EXTRACTED TEXT –
+ + + + + + +
Re: [PATCH v3 00/22] Improve scalability of KVM + userfaultfd live migration via annotated memory faults.

From: Peter Xu <peterx@redhat.com>
To: Anish Moorthy <amoorthy@google.com>
Cc: Nadav Amit <nadav.amit@gmail.com>,
	Axel Rasmussen <axelrasmussen@google.com>,
	Paolo Bonzini <pbonzini@redhat.com>,
	maz@kernel.org, oliver.upton@linux.dev,
	Sean Christopherson <seanjc@google.com>,
	James Houghton <jthoughton@google.com>,
	bgardon@google.com, dmatlack@google.com, ricarkol@google.com,
	kvm <kvm@vger.kernel.org>,
	kvmarm@lists.linux.dev
Subject: Re: [PATCH v3 00/22] Improve scalability of KVM + userfaultfd live migration via annotated memory faults.
Date: Thu, 27 Apr 2023 16:26:44 -0400	[thread overview]
Message-ID: <ZErahL/7DKimG+46@x1n> (raw)
+ + + + + + +
DATASET –

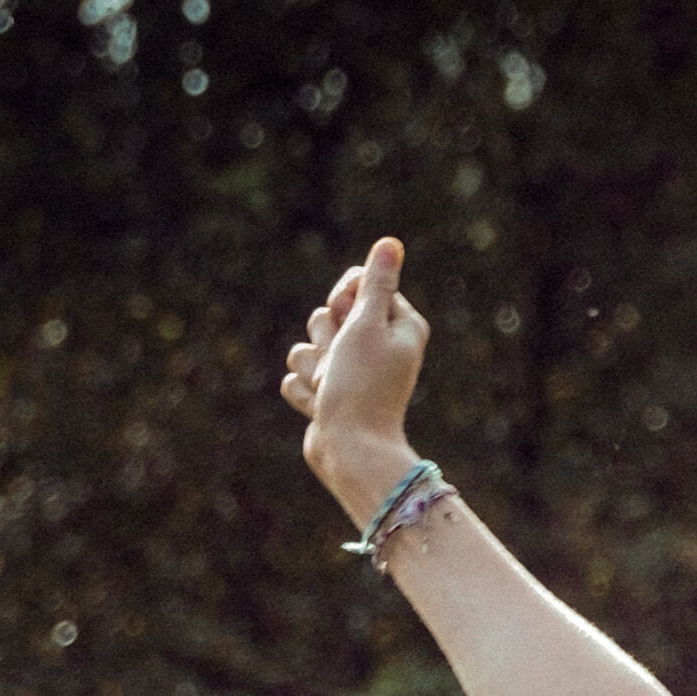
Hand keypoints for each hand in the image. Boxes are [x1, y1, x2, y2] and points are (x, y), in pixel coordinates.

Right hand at [285, 237, 434, 510]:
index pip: (357, 284)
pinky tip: (323, 409)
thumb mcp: (368, 325)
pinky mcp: (328, 396)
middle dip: (325, 338)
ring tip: (332, 389)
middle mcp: (377, 348)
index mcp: (399, 326)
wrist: (350, 451)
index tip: (349, 319)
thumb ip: (376, 284)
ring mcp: (350, 374)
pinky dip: (306, 394)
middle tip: (342, 363)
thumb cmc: (363, 386)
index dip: (344, 299)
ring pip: (305, 347)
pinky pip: (297, 379)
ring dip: (312, 368)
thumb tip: (390, 244)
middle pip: (328, 314)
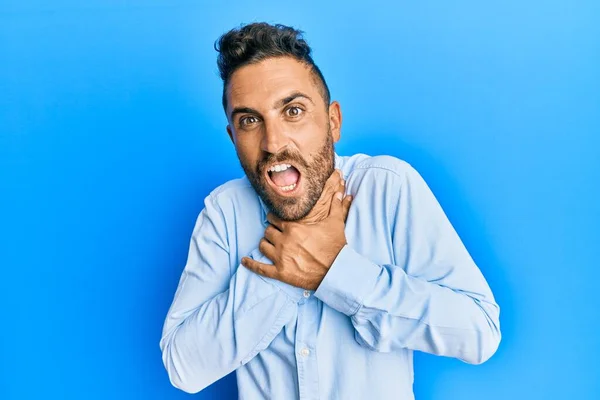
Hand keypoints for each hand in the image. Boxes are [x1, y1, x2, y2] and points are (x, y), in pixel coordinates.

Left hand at [241, 174, 352, 289]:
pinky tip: (244, 260)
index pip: (274, 218)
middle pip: (268, 231)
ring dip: (265, 244)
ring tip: (270, 244)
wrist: (337, 271)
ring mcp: (280, 257)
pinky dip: (250, 264)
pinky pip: (260, 267)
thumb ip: (335, 206)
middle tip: (276, 234)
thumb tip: (341, 193)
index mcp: (293, 227)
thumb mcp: (336, 223)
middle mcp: (284, 241)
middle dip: (271, 231)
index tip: (276, 220)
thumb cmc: (336, 247)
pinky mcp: (280, 272)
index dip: (275, 219)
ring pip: (263, 245)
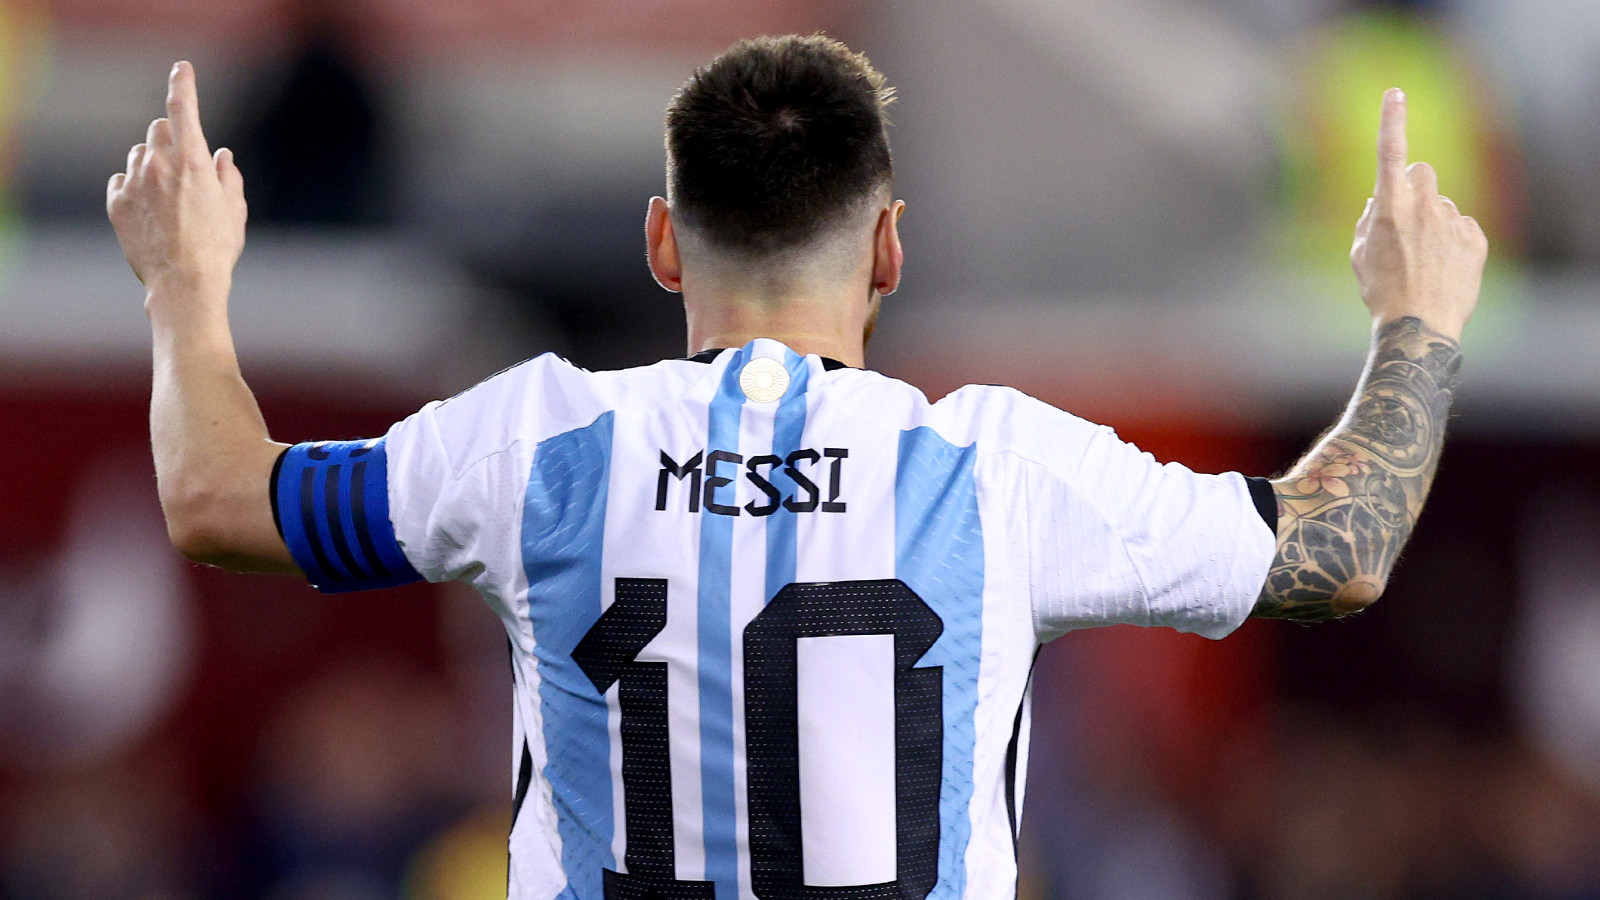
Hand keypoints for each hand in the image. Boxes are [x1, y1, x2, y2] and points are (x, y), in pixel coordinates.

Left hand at [107, 61, 245, 303]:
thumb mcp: (235, 210)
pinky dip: (134, 188)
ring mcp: (133, 182)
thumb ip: (229, 177)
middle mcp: (158, 164)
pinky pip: (122, 180)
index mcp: (192, 161)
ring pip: (139, 155)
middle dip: (171, 139)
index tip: (182, 68)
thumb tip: (223, 156)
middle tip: (184, 167)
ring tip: (168, 201)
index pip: (184, 108)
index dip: (183, 83)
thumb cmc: (217, 248)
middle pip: (158, 129)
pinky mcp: (116, 202)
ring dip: (152, 166)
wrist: (183, 283)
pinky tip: (150, 213)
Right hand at [1350, 89, 1486, 341]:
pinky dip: (1453, 241)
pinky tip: (1443, 267)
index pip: (1391, 153)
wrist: (1420, 324)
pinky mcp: (1476, 238)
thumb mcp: (1360, 254)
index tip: (1395, 94)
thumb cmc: (1382, 291)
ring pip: (1443, 205)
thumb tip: (1380, 202)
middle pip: (1423, 173)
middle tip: (1407, 218)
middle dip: (1415, 187)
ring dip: (1433, 221)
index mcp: (1389, 207)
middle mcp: (1424, 206)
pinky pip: (1463, 226)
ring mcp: (1453, 221)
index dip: (1392, 120)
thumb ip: (1369, 220)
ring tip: (1425, 259)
+ + + + + + +
TASKS –
1. In the email about the KVM and userfaultfd live migration patch series, what date and time was the reply sent?
2. Go on with the email about the KVM and userfaultfd live migration patch series, starting right after its Message-ID line.

ANSWERS FOR THE EXERCISE –
1. Thu, 27 Apr 2023 16:26:44 -0400

2.
In-Reply-To: <CAF7b7mr-_U6vU1iOwukdmOoaT0G1ttyxD62cv=vebnQeXL3R0w@mail.gmail.com>

Hi, Anish,

On Mon, Apr 24, 2023 at 05:15:49PM -0700, Anish Moorthy wrote:
> On Mon, Apr 24, 2023 at 12:44 PM Nadav Amit <nadav.amit@gmail.com> wrote:
> >
> >
> >
> > > On Apr 24, 2023, at 10:54 AM, Anish Moorthy <amoorthy@google.com> wrote:
> > >
> > > On Fri, Apr 21, 2023 at 10:40 AM Nadav Amit <nadav.amit@gmail.com> wrote:
> > >>
> > >> If I understand the problem correctly, it sounds as if the proper solution
> > >> should be some kind of a range-locks. If it is too heavy or the interface can
> > >> be changed/extended to wake a single address (instead of a range),
> > >> simpler hashed-locks can be used.
> > >
> > > Some sort of range-based locking system does seem relevant, although I
> > > don't see how that would necessarily speed up the delivery of faults
> > > to UFFD readers: I'll have to think about it more.
> >
> > Perhaps I misread your issue. Based on the scalability issues you raised,
> > I assumed that the problem you encountered is related to lock contention.
> > I do not know whether your profiled it, but some information would be
> > useful.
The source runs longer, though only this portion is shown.